Francisco: o Papa do povo
por Marco Piva
Uma das canções que mais grudaram na minha cabeça foi a música “O Papa é Pop”, do grupo gaúcho de rock Engenheiros do Havaii, lançada em setembro de 1990. Martelada dia e noite pelo meu primeiro filho, em plena adolescência, aquele refrão “o papa é pop” ficou eternizado na minha memória. Eram os tempos do papa João Paulo II, que preparou o terreno para transformar o seu anticomunismo visceral em dogma da Igreja, o que levou a um cerco e perseguição aos adeptos da Teologia da Libertação.
Agora, morre Francisco, esse sim, na minha opinião, um papa pop por ser do povo, simples, humilde e dono de uma coragem invejável. Suas mensagens nunca tiveram meias palavras, que é aquela forma hipócrita muito usada na diplomacia e na política.
Soube enfrentar a pressão dos dirigentes episcopais que se aferram ao poder, confortavelmente instalados nos palácios romanos.
Em 12 anos de papado, o humilde servo Francisco cumpriu sua missão renovando os ares de uma Igreja Católica pesada, fora do tempo, que sempre teve medo de enfrentar de peito aberto os desafios da sociedade contemporânea. Ele falou de tudo um pouco e, em cada pouco que falou, deixou um registro histórico que será difícil de apagar.
Se algumas palavras expressam o que foi o seu pontificado, algumas delas são, sem dúvida, compaixão, amor aos pobres e esperança. Já na visita a Lampeduza, abraçou refugiados africanos mostrando que a imigração não pode ser ignorada e muito menos tratada com a violência da xenofobia.

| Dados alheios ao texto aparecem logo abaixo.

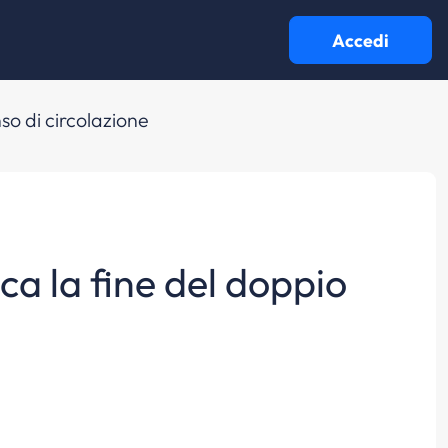
Accedi
nso di circolazione
ica la fine del doppio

Falou o tempo inteiro de amor e acolhimento para todos, sem distinção, provocando a ira daquelas correntes conservadoras que não admitem um Cristo ecumênico e respeitoso com as diferenças. Disse em alto e bom som aos jovens reunidos no Rio de Janeiro, em 2013, durante sua primeira viagem internacional: “Sejam revolucionários!”. Abriu as portas, janelas e os escuros escaninhos da Igreja para os pobres e marginalizados tornando concreto o ensinamento de Francisco de Assis. Desde que teve início a ofensiva militar israelense em Gaza, após os atos terroristas do Hamas duramente condenados por ele, não deixou uma só noite de ligar para a igreja local para saber como estavam e confortar as famílias palestinas.
O que virá depois de um papa que se tornou unanimidade mundial não se sabe. Alguns temem por um retrocesso nos passos corajosos dados por Francisco. Dizem que Donald Trump trabalha por uma solução alinhada com o seu pensamento político. Talvez seja demais imaginar que o presidente da maior potência do planeta tenha tamanha influência. Particularmente, creio que isso não acontecerá porque as ações de Francisco foram tão profundas que qualquer papa terá que trabalhar muito para sair da sua sombra inspiradora e reformista.
A Igreja Católica ganhou muito com Jorge Mario Bergoglio. Os fieis se revigoraram com as suas mensagens. O mundo olhou para ele como quem olha para um pai sábio que sempre diz a coisa certa na hora certa. Por isso, será difícil esquecê-lo e será mais difícil ainda que um novo pontífice o supere. Mas, como Deus é grande, haverá de iluminar os caminhos do novo dirigente máximo dos católicos, seja ele quem for.
Papa Francisco, presente!
Marco Piva é jornalista e foi missionário leigo da Arquidiocese de São Paulo na Nicarágua entre 1980 e 1985.